Reciedumbre es hacer las cosas cuando y como hay que hacerlas, por ser misión encomendada por Dios, sin buscar el aplauso de los hombres. Como también es reciedumbre recibir éste, si viene, con señorío sobre nuestra vanidad tan fácil de esponjarse; reírnos de ella cuando así sucede, y recordar que todo éxito es de Dios; lo nuestro son los fracasos. Tal vez ni éstos, porque a menudo nos suceden porque Dios quiere enseñarnos a propósito de los mismos precisamente la reciedumbre. Nos ejercitamos en ésta a través de la adversidad, de lo que cuesta, de la lucha constante.

 

Reciedumbre no quiere decir dureza, brusquedad. Recio y dulce fue José, como lo fue también Francisco de Asís. Frente a personas de este tipo se estrellan o se desarman los contrarios. Cristo ante Herodes opuso una dulzura silenciosa y el lúbrico tirano no satisfizo así la curiosidad que lo había hecho desear ver a Jesús como objeto novedoso (68). Toda la Pasión de Jesús es la más total muestra de reciedumbre y fuente de la misma, pero conviene destacar a veces esa parcialidad de la visión que puede inspirarnos para casos concretos de nuestra vida. Fuente, por que la reciedumbre de María, de José y de todos los santos se alimenta de ella.

 

Los recios saben llorar. Una falsa idea de reciedumbre ha propagado que las lágrimas son una gran debilidad y así, el no derramarlas, más que una manifestación de virtud se ha convertido en motivo de orgullo. Se quiere mostrar fortaleza y a veces ésta, sin estar enderezada hacia Dios su intención, más bien quiebra por dentro. Hace hasta daño físico. Hay momentos de llorar, no de ser llorón, sino de derramar lágrimas por una gran pena, por dolor de nuestros pecados, por dolor de los ajenos. Contener este alivio de las lágrimas, don de Dios, cuando atravesamos circunstancias trágicas, puede ser un esfuerzo dañino, imprudente, tanto para la salud del cuerpo, al cual sometemos a una presión innecesaria que repercute en los órganos, como para la salud del alma que se pavonea de parecer tranquila. Llorar  no es  un delito  ni una debilidad  cuando la  pena  es cierta y honda.

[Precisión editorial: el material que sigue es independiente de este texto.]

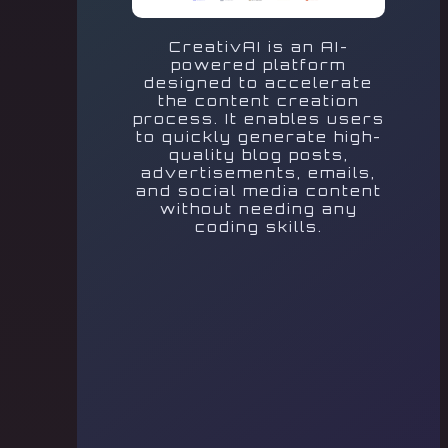
CreativAI is an AI-
powered platform
designed to accelerate
the content creation
process. It enables users
to quickly generate high-
quality blog posts,
advertisements, emails,
and social media content
without needing any
coding skills.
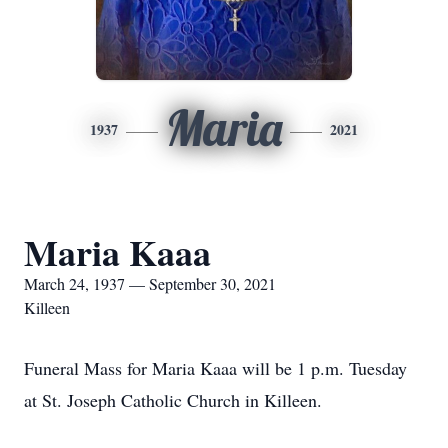
Maria
1937
2021
Maria Kaaa
March 24, 1937 — September 30, 2021
Killeen
Funeral Mass for Maria Kaaa will be 1 p.m. Tuesday
at St. Joseph Catholic Church in Killeen.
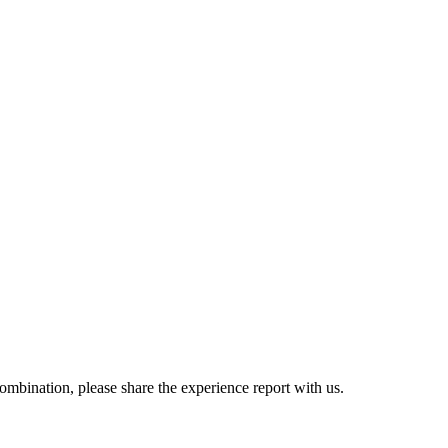
combination, please share the experience report with us.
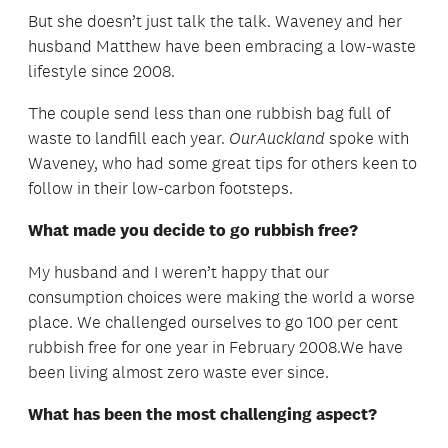
But she doesn’t just talk the talk. Waveney and her
husband Matthew have been embracing a low-waste
lifestyle since 2008.
The couple send less than one rubbish bag full of
waste to landfill each year.
OurAuckland
spoke with
Waveney, who had some great tips for others keen to
follow in their low-carbon footsteps.
What made you decide to go rubbish free?
My husband and I weren’t happy that our
consumption choices were making the world a worse
place. We challenged ourselves to go 100 per cent
rubbish free for one year in February 2008.We have
been living almost zero waste ever since.
What has been the most challenging aspect?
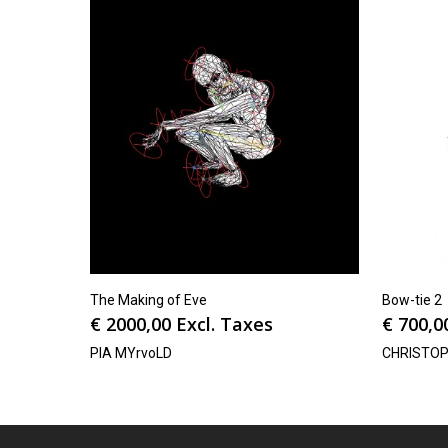
The Making of Eve
Bow-tie 2
€
2000,00
Excl. Taxes
€
700,0
PIA MYrvoLD
CHRISTO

Llorar para que nos vean y nos compadezcan sí es un exhibicionismo con ánimo egoísta. Debemos saber diferenciar el origen e intención de la muestra tanto de reciedumbre como de debilidad. Aprender a vivir el siguiente equilibrio: ni contemplarnos demasiado ni alardear de coraje.

 

El hombre recio no es inconmovible, por el contrario, se compadece del dolor ajeno porque conoce bien la batalla de no dejarse aplastar por éste. Ama a sus semejantes porque su corazón se ensancha a fuerza de enseñorearse del mismo y ponderar los acontecimientos a la luz de la razón. Ser recios es saber discernir la voluntad de Dios que nos pone ante el hecho adverso; es reaccionar sin desesperación o temor porque se confía en Él. La reciedumbre es una consecuencia de la fe, la esperanza y la caridad, es decir, es una virtud humana que se sobrenaturaliza bajo la luz de las teologales.

 

 

 

66 –  Lucas 1, 5-25.

67 –  De su estancia en Burgos durante la guerra civil española, San Josemaría

Escrivá de Balaguer recordaba: “Me gustaba subir a una torre, para

que contemplaran de cerca la crestería, un auténtico encaje de piedra,

fruto de una labor paciente, costosa. En aquellas charlas les hacía notar

que aquella maravilla no se veía desde abajo. Y para materializar lo

que con tan repetida frecuencia les había explicado, les comentaba:

¡Esto es el trabajo de Dios!: acabar la tarea personal con perfección, con

belleza, con el primor de estas delicadas blondas de piedra” (Amigos de

Dios, n. 65, homilía Trabajo de Dios).